----- Data for analysis
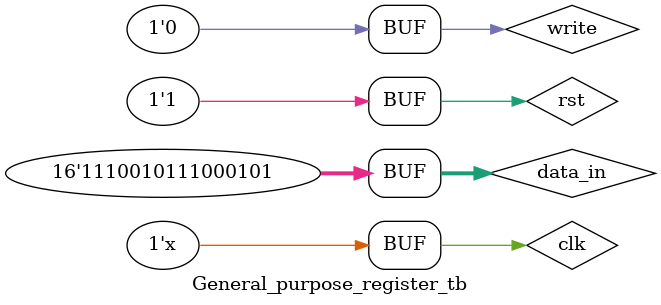
<source format=v>
module General_purpose_register_tb;
     reg clk,write,rst;
     reg [15:0] data_in;

     wire[15:0] data_out;

     parameter clk_period = 10;

     General_purpose_register gpr_1(clk,write,rst,data_in,data_out);
    initial begin
       clk = 0;
    end
     
     always 
       #(clk_period/2) clk = ~clk;


     initial
         begin
            rst = 0; write = 0;
            #(clk_period*5)

            data_in  =16'b0010010001000101; write = 1;
            #clk_period

            data_in  =16'b1110010111000101; write = 0;
            #clk_period

            rst = 1;
        end 
endmodule
     
     





</source>
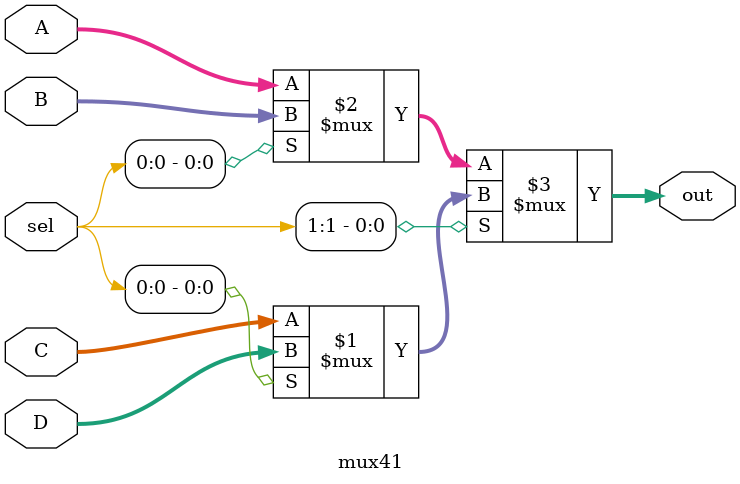
<source format=v>
module mux41 #(parameter WIDTH=4) (
    input [WIDTH-1:0] A, B, C, D,
    input [1:0] sel,
    output [WIDTH-1:0] out
);

    assign out = sel[1] ? (sel[0] ? D : C) : (sel[0] ? B : A);

endmodule
</source>
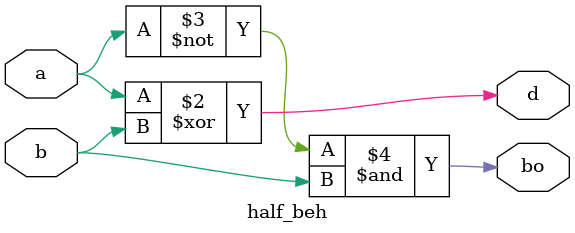
<source format=v>
module half_beh(
    input a ,
    input b ,
    output reg d , 
    output reg bo  
);

always @(*)begin
    d = a^b;
    bo = (~a)&b;
end
endmodule
</source>
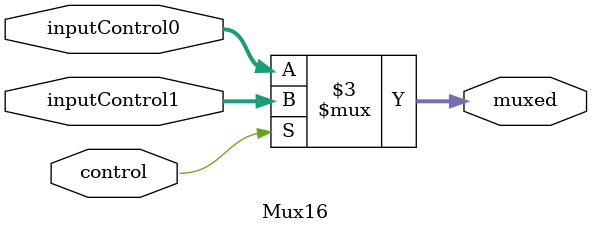
<source format=v>
module Mux16 (
    input   wire    [15:0]  inputControl0,
    input   wire    [15:0]  inputControl1,
    input   wire            control,

    output  reg     [15:0]  muxed
);
    always @(*) begin
        if (control) begin
            muxed <= inputControl1;
        end
        else begin
            muxed <= inputControl0;
        end
    end

endmodule
</source>
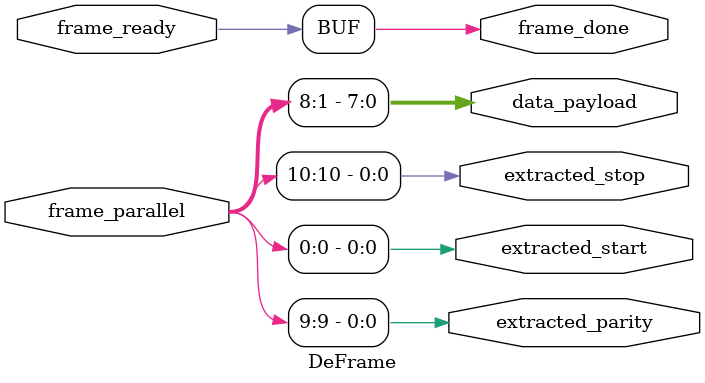
<source format=v>
module DeFrame (
    input wire  [10:0]  frame_parallel,  // Full frame from the SIPO unit
    input wire          frame_ready,     // Indicates the frame is ready for processing

    output reg          extracted_parity, // The parity bit separated from the data frame
    output reg          extracted_start,  // The Start bit separated from the data frame
    output reg          extracted_stop,   // The Stop bit separated from the data frame
    output reg          frame_done,       // Indicates that the frame has been processed
    output reg  [7:0]   data_payload      // The 8-bit data separated from the frame
);

    // Extracting frame components
    always @(*) begin
        extracted_start  = frame_parallel[0];         // Start bit (LSB)
        data_payload     = frame_parallel[8:1];      // Data payload (8 bits)
        extracted_parity = frame_parallel[9];        // Parity bit
        extracted_stop   = frame_parallel[10];       // Stop bit (MSB)
        frame_done       = frame_ready;             // Pass the ready signal
    end

endmodule

</source>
----------
Each line from the start of the entries to the line holding "Stop bit separated from the data frame" is to be given again exactly, both ends included, and each picture is to be left out.

<source format=v>
module General_purpose_register_tb;
     reg clk,write,rst;
     reg [15:0] data_in;

     wire[15:0] data_out;

     parameter clk_period = 10;

     General_purpose_register gpr_1(clk,write,rst,data_in,data_out);
    initial begin
       clk = 0;
    end
     
     always 
       #(clk_period/2) clk = ~clk;


     initial
         begin
            rst = 0; write = 0;
            #(clk_period*5)

            data_in  =16'b0010010001000101; write = 1;
            #clk_period

            data_in  =16'b1110010111000101; write = 0;
            #clk_period

            rst = 1;
        end 
endmodule
     
     





</source>
<source format=v>
module mux41 #(parameter WIDTH=4) (
    input [WIDTH-1:0] A, B, C, D,
    input [1:0] sel,
    output [WIDTH-1:0] out
);

    assign out = sel[1] ? (sel[0] ? D : C) : (sel[0] ? B : A);

endmodule
</source>
<source format=v>
module half_beh(
    input a ,
    input b ,
    output reg d , 
    output reg bo  
);

always @(*)begin
    d = a^b;
    bo = (~a)&b;
end
endmodule
</source>
<source format=v>
module Mux16 (
    input   wire    [15:0]  inputControl0,
    input   wire    [15:0]  inputControl1,
    input   wire            control,

    output  reg     [15:0]  muxed
);
    always @(*) begin
        if (control) begin
            muxed <= inputControl1;
        end
        else begin
            muxed <= inputControl0;
        end
    end

endmodule
</source>
<source format=v>
module DeFrame (
    input wire  [10:0]  frame_parallel,  // Full frame from the SIPO unit
    input wire          frame_ready,     // Indicates the frame is ready for processing

    output reg          extracted_parity, // The parity bit separated from the data frame
    output reg          extracted_start,  // The Start bit separated from the data frame
    output reg          extracted_stop,   // The Stop bit separated from the data frame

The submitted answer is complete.